第430話
無力感に打ちひしがれながらも何とか立ち上がって城への侵入を阻もうとしてくるゴーレムの攻撃を掻い潜って閉ざされた扉の前までどうにか辿り着いた俺は、何度か魔法を撃ち込んでみたんだが……
「クソっ!こんだけやっても傷1つ付かねぇのかっとと!?」
「ちょっとアンタ!何時までもそこで遊んでないでさっさとアイツを連れて来なさいって言ってるでしょ!早くしないと陽が暮れちゃうじゃないの!」
「ハァ!?何を偉そうに……!ゴチャゴチャ言ってないでアリシアさんを返せ!」
「だからアイツを連れて来たら返すって言ってんでしょうが!全く、面倒な奴ねぇ!ちょっと、アンタからも何とか言ってやってちょうだい!」
「え、えぇ!?あ、はぁ……く、九条さん、聞こえますか?」
「アリシアさん!?だ、大丈夫なのか!怪我とかしてないか!」
「は、はい!今の所は……え?……い、いや!それはちょっと……」
「ど、どうしたんだ!何かあったのか!?」
城の方から聞こえてきたアリシアさんの声に戸惑いを感じて焦りながら声を張って尋ねてみると、何故だか急にわざとらしい咳払いみたいなものが聞こえてきて……

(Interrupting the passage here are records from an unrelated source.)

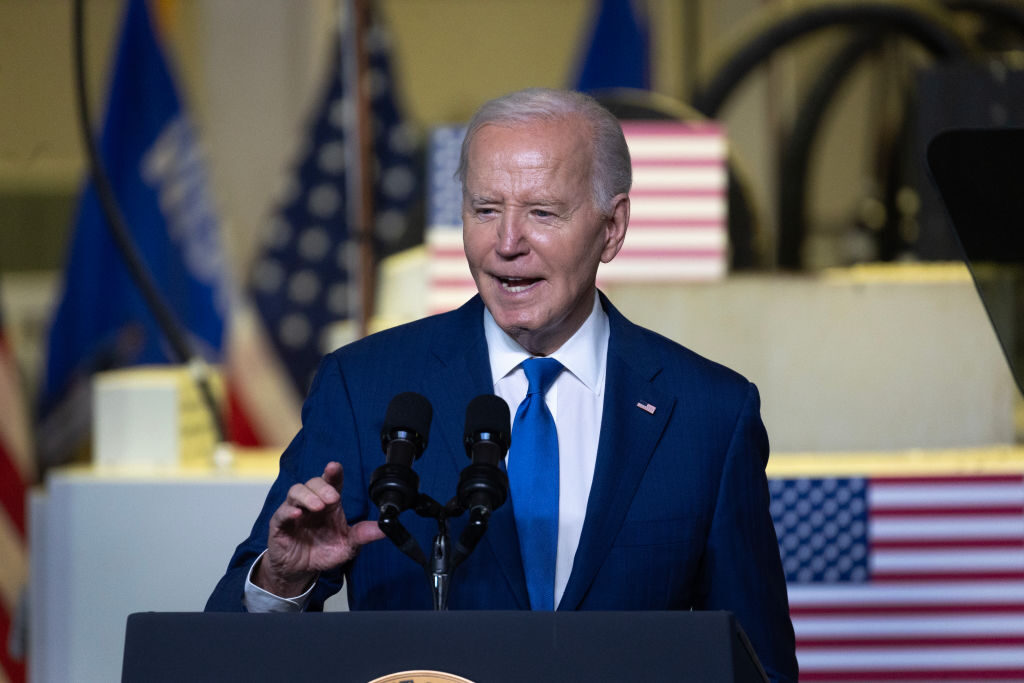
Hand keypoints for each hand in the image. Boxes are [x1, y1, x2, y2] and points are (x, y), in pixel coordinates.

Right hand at [253, 461, 384, 596]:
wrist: (301, 571)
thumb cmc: (323, 552)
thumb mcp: (348, 546)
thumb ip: (363, 535)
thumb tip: (384, 528)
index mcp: (329, 504)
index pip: (331, 482)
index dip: (333, 472)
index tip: (335, 467)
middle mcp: (311, 503)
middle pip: (313, 483)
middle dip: (323, 487)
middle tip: (333, 499)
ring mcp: (294, 512)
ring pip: (296, 492)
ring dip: (307, 496)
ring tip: (318, 506)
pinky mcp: (280, 525)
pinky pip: (281, 513)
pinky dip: (289, 511)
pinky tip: (298, 515)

「……きゃ、きゃー……う、うぅ……た、たすけてぇー………」
「………へっ?」
「あ、あー……こわいですー……は、はやくわたしを………も、もう無理ですっ!」
「あっ、ちょっと待ちなさいよ!」
「…………」
「ほら、部屋の隅っこでいじけてないでこっちに来なさいよ!ほら、無理やり演技をさせちゃったのは謝るから!」
「うぅ……ダメです……あんな恥ずかしい……」
「だ、大丈夫よ!アイツもきっと、アンタの事を心の底から助けたいと思ったに違いないわ!っ!」
「……ア、アリシアさん!すぐに皆を連れて戻って来るから待っていてくれ!おい、お前!彼女に指一本触れたら許さないからな!分かったか!」
「え、えぇ勿論よ!それじゃあアンタ、早い所アイツをここまで連れて来なさい!」
そんな台詞と共にアイツの声が聞こえなくなったので、俺はスノードに足を乗せて魔力を込めると来た道を戻り始めたんだが……
「な、何なんだこのイベントは……気持ちの処理が追い付かねぇんですけど……!」
マジでさっきまでのシリアス展開は何処へ行っちまったんだ!?つーか、あんなに悔しがってたのがバカみたいじゃねぇかよ!?

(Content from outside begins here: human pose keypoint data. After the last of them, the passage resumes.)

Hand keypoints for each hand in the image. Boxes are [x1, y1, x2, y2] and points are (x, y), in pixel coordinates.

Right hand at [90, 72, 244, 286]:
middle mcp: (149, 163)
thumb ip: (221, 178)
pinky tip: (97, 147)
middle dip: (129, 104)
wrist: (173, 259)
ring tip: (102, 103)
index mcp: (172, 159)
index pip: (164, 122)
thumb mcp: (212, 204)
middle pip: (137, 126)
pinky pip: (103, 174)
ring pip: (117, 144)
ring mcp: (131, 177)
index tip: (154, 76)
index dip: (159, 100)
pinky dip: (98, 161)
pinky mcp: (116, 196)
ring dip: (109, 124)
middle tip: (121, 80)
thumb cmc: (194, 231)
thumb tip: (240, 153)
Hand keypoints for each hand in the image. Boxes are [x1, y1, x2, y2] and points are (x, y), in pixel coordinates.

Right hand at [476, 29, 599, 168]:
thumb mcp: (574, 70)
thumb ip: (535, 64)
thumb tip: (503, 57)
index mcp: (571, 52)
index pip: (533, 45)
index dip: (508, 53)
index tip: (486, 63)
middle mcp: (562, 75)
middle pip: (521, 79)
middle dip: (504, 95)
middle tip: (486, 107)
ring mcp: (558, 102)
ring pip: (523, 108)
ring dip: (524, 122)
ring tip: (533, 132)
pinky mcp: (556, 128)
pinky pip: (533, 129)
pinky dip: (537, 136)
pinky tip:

「……いや、今はそんな事を感じている場合じゃない!さっさとアリシアさんを救い出して、こんなふざけたイベントは終わらせてやる!……それにしても、アイツってマジで何者なんだ?………もしかして………」
頭の中に浮かび上がって来た考えが正しいのかどうか、それを確かめる為にも俺は吹雪に襲われながらスノードを更に加速させて皆が待っているはずの休憩所に急いで向かって行くのだった。